Benítez has used Bertrand fairly regularly, but often at seemingly the wrong times. In a home game against Fulham, and with Juan Mata rested, he started as a defensive left winger. In an insipid performance, many were baffled by the selection of a defensive winger in a home game against as a side Chelsea should be beating. He then started a home league defeat against QPR, in which both Mata and Eden Hazard were rested. He also started an away league game at Reading as a defensive winger, and the away defeat at Newcastle in the same position.
Since the Europa League has restarted, Benítez has looked to use Bertrand in that competition. He started both legs of the tie against Sparta Prague as well as the recent FA Cup replay against Middlesbrough. With the schedule allowing very little recovery time for the players, Bertrand will be hoping to share the left back role with Cole for the rest of the season.
With Ashley Cole’s contract due to expire in June 2013, there was plenty of speculation about whether Cole would be granted a new deal or not. Many were wondering what course of action the club would take should Cole depart. Would Bertrand be promoted to first choice, or would an expensive new addition arrive? After Cole eventually agreed to a new 12 month contract, Bertrand stated his pleasure at the news:
I have said from the start that he deserves another contract. We have a good relationship. I’m always learning and there is no one better to learn from.
He has given me plenty of advice over the years. The best advice is not so much what he has given me verbally but just watching him every day and the way he goes about his business.

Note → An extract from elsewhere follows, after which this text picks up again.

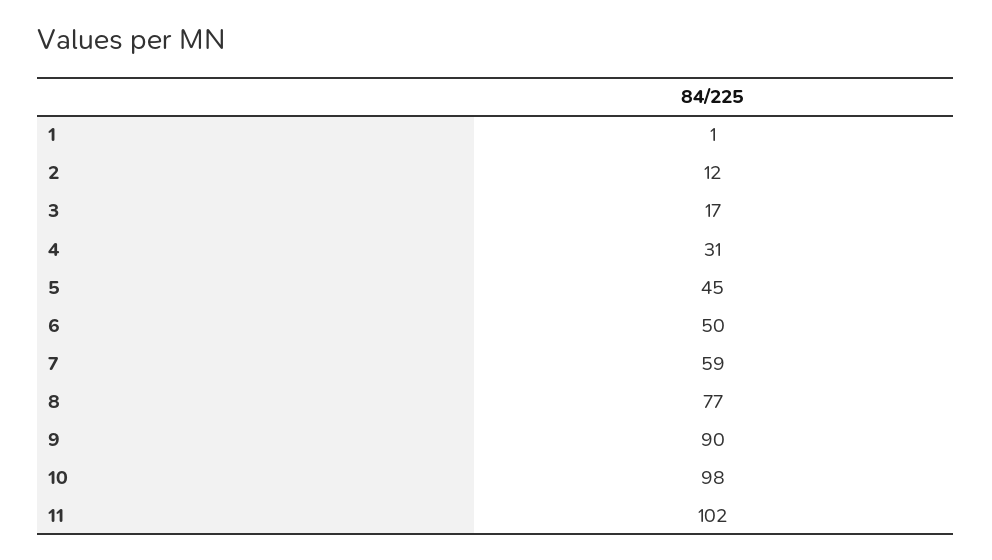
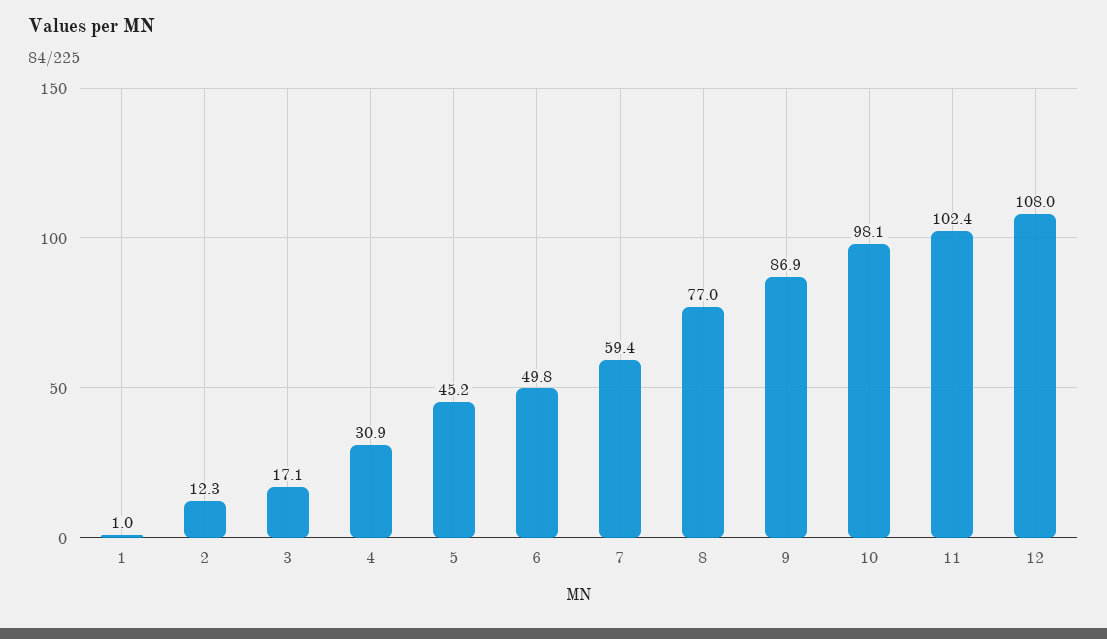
9: 90 -> 86.9
12: none -> 108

It reflects in our performances when we play together and I am in front of him at left midfield. It is probably the natural progression to share the left-back role, but I don’t pick the team.
I just get my head down, train well and hopefully that time will come.
It will be interesting to see how the club treats the left back position over the next 12 months. Southampton’s outstanding, young, Chelsea-supporting left back, Luke Shaw has been linked to Chelsea on numerous occasions and could be a possible target to eventually replace Cole and challenge Bertrand for the position. Dutchman Van Aanholt has been enjoying some very impressive form on loan at Vitesse which has seen him touted for a call-up to the Dutch National side.
Whatever Chelsea decide to do when Cole departs (whether that happens at the end of next season or not) will be very interesting. Bertrand is a very dependable player who plays like someone with great experience. That may be because he made 161 appearances over five seasons in various loan spells. He signed new Chelsea contracts in each of the last two summers, with a five-year deal agreed in September 2012. Either way, Chelsea should look at Bertrand as an example of what the academy can produce – dependable, English squad players. The academy does not only have to be about trying to produce world class players, but also players who can add depth to what is currently a small and unbalanced squad. A good example of such a player is Jack Cork, who is performing excellently for Southampton in the Premier League but never made a single appearance for Chelsea, despite joining the club at the age of 9 and impressing in a Premier League loan spell at Burnley in 2010.
Let’s hope Bertrand builds on the highs of the previous 12 months and continues to improve.